Question icon
Grade 12Physical Chemistry

Calculate the pH of the resultant mixtures: a) 10 mL of 0.2M Ca(OH)2 + 25 mL of 0.1M HCl b) 10 mL of 0.01M H2SO4 + 10 mL of 0.01M Ca(OH)2 c) 10 mL of 0.1M H2SO4 + 10 mL of 0.1M KOH

Profile image of sudhanshu
12 Years agoGrade 12
Answers icon

1 Answer

Profile image of Askiitians Tutor Team
ApprovedApproved Tutor Answer1 Year ago

To calculate the pH of the resultant mixtures, we need to first determine the moles of the acids and bases involved in each reaction. Then, we can find out whether there is an excess of acid or base after the reaction, which will help us calculate the pH. Let's break down each mixture step by step.

Mixture A: 10 mL of 0.2M Ca(OH)2 + 25 mL of 0.1M HCl

First, we calculate the moles of Ca(OH)2 and HCl:

  • Moles of Ca(OH)2 = Volume (L) × Concentration (M) = 0.010 L × 0.2 mol/L = 0.002 mol
  • Moles of HCl = Volume (L) × Concentration (M) = 0.025 L × 0.1 mol/L = 0.0025 mol

Next, we look at the reaction:

Ca(OH)2 + 2 HCl → CaCl2 + 2 H2O

From the balanced equation, 1 mole of Ca(OH)2 reacts with 2 moles of HCl. Therefore, 0.002 moles of Ca(OH)2 would require 0.004 moles of HCl. However, we only have 0.0025 moles of HCl available. This means HCl is the limiting reactant.

After the reaction, we have:

  • Remaining HCl = 0.0025 mol - 0.002 mol = 0.0005 mol
  • No Ca(OH)2 remains.

The total volume of the solution is 10 mL + 25 mL = 35 mL = 0.035 L. Now, we can find the concentration of the remaining HCl:

Concentration of HCl = Moles/Volume = 0.0005 mol / 0.035 L = 0.01429 M

Finally, we calculate the pH:

pH = -log[H+] = -log(0.01429) ≈ 1.84

Mixture B: 10 mL of 0.01M H2SO4 + 10 mL of 0.01M Ca(OH)2

First, we calculate the moles of H2SO4 and Ca(OH)2:

  • Moles of H2SO4 = 0.010 L × 0.01 mol/L = 0.0001 mol
  • Moles of Ca(OH)2 = 0.010 L × 0.01 mol/L = 0.0001 mol

The reaction is:

H2SO4 + Ca(OH)2 → CaSO4 + 2 H2O

From the balanced equation, 1 mole of H2SO4 reacts with 1 mole of Ca(OH)2. Since we have equal moles of both, they will completely neutralize each other.

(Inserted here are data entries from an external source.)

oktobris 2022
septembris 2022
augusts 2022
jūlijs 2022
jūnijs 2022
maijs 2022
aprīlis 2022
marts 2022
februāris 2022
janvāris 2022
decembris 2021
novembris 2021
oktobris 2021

After the reaction, there are no excess moles of acid or base, resulting in a neutral solution. Therefore, the pH of the mixture is:

pH = 7.00

Mixture C: 10 mL of 0.1M H2SO4 + 10 mL of 0.1M KOH

Calculating the moles of H2SO4 and KOH:

  • Moles of H2SO4 = 0.010 L × 0.1 mol/L = 0.001 mol
  • Moles of KOH = 0.010 L × 0.1 mol/L = 0.001 mol

The reaction is:

H2SO4 + 2 KOH → K2SO4 + 2 H2O

From the balanced equation, 1 mole of H2SO4 reacts with 2 moles of KOH. Therefore, 0.001 moles of H2SO4 would require 0.002 moles of KOH. Since we only have 0.001 moles of KOH, KOH is the limiting reactant.

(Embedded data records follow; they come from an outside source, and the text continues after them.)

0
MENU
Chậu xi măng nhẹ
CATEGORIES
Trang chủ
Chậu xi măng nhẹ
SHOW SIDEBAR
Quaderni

After the reaction, we have:

  • Remaining H2SO4 = 0.001 mol - 0.0005 mol = 0.0005 mol
  • No KOH remains.

The total volume of the solution is 10 mL + 10 mL = 20 mL = 0.020 L. Now, we can find the concentration of the remaining H2SO4:

Concentration of H2SO4 = 0.0005 mol / 0.020 L = 0.025 M

Finally, we calculate the pH:

pH = -log[H+] = -log(0.025) ≈ 1.60

Summary of pH Values

  • Mixture A: pH ≈ 1.84
  • Mixture B: pH = 7.00
  • Mixture C: pH ≈ 1.60

These calculations illustrate how to determine the pH of mixtures involving strong acids and bases, taking into account their neutralization reactions and the resulting concentrations of the remaining species.